In exchange, it will cost the industry a ton in campaign contributions, but passage would earn them additional tens of billions in profits. What this does is take some of the shiny veneer off ACA come November 4th. That’s because millions will have signed on to the program by then (if the Marketplaces still exist) and these people will sing the praises of the policies abiding by the mandates. If you weaken and water down ACA, despite the likelihood of its passage being near zero (the Senate and a president’s veto stand in its way) ACA doesn’t get nearly the kudos and the blame again will be placed squarely on Obama and the Democrats. If the legislation does go down in flames look for the same strategy as repealing ACA, repeated identical bills brought to the floor over and over. And post-2014, if the Republicans manage to elect enough Senators to override, who in the hell knows?
Much of PoliticusUSA is designed to up the voter turnout through objective reporting and encouraging like-minded people to vote. Here’s the bottom line: If Democrats don’t turn out in massive numbers in 2014 and 2016, it appears that pre and post-2016, we’ll pretty much have what we have today, a gridlock of federal impotence. It’s not enough to depend on Independents and moderate Republicans, though those who do vote will undoubtedly give Democratic candidates a boost.
George Mason University has been home to the United States Election Project under the leadership of Dr. Michael McDonald. The findings are very revealing and offer proof that red states pass voting laws for the singular purpose of maintaining power by making it difficult for Democrats to vote.

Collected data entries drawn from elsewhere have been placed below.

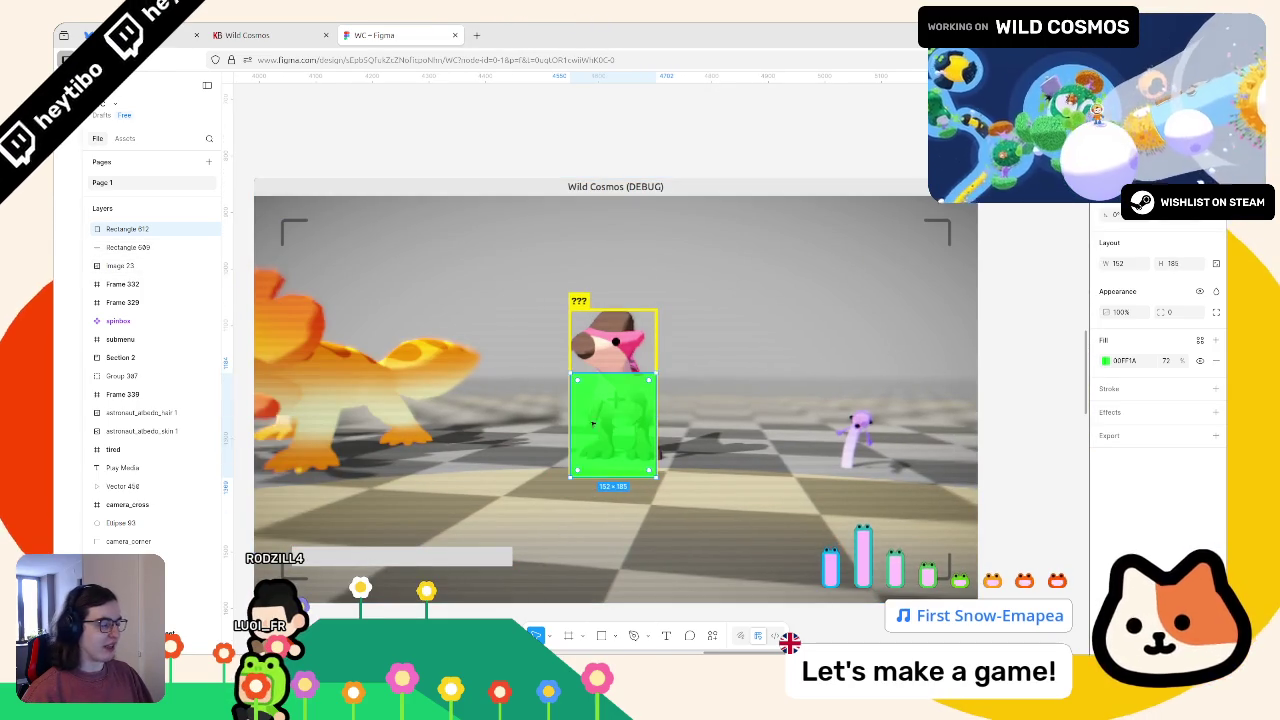
scroll(593, 424, up, 2)
key(ctrl+z)
Recolour the fill rectangle to sampled yellow FFEA00 at 43% and close the game window.
click(1106, 360)
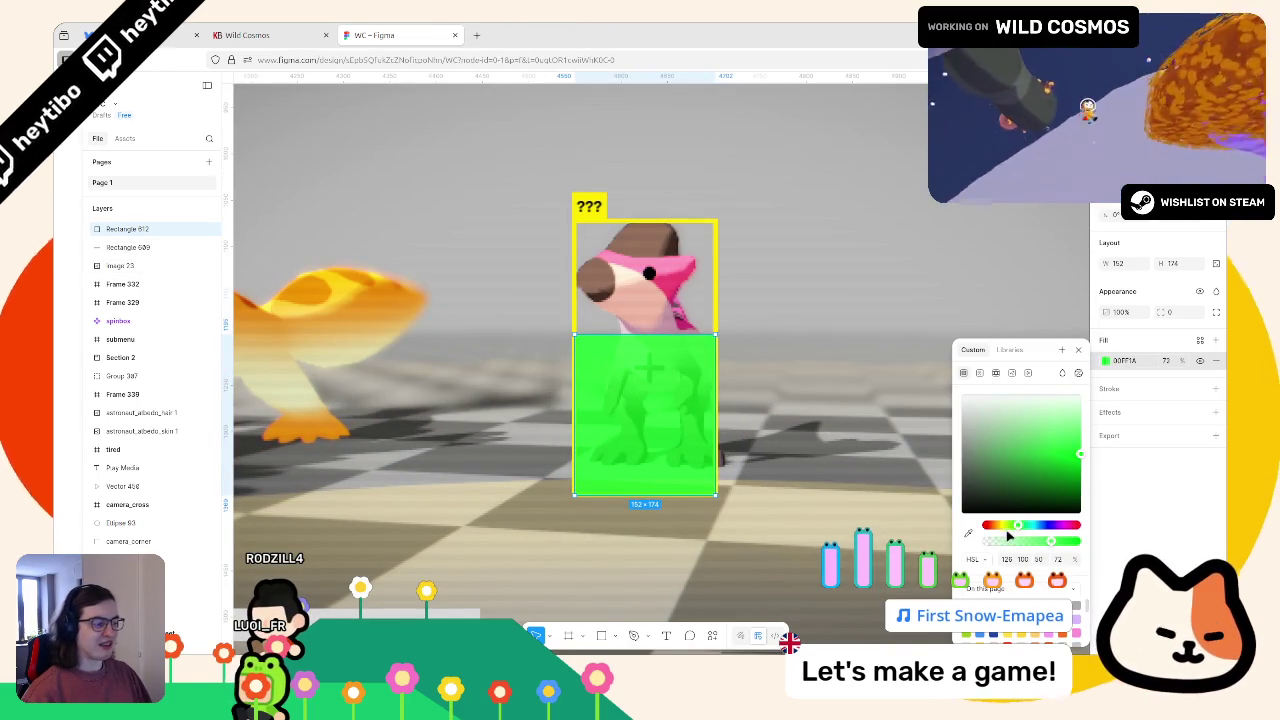
click(968, 533)
click(584, 222)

Higher turnout is inevitable in states that feature reasonable voting laws such as election day registration. In the nine states that permit same day, all are above the national average in voter turnout. The same holds true for mail-in ballots where four of the five states with such a law exceed the national average. Two states, Oregon and Washington are the only states that vote universally by mail. That means no polls or election workers, just the Postal Service. No hard and fast percentages, but anecdotally I’m told that turnout is high. Montana was the last state that appeared to be signing off on vote-by-mail, but, according to the January 28, 2011 Billings Gazette, 15 state House members (all Republicans) reversed their “yes” preliminary votes to “no” at the last minute, something that’s not uncommon when considering the issue.
Learn about your local candidates. Our own Justin Baragona is running a highly informative series “Taking Back the House”, a critical analysis of all House districts and their candidates. I highly recommend you familiarize yourself with, at the very least, your district.
No matter how restrictive and redistricted unfriendly your state is to Democrats, rise above it by showing up to vote. Turnout can overcome any and all shady legislation the anti-American red states can come up with.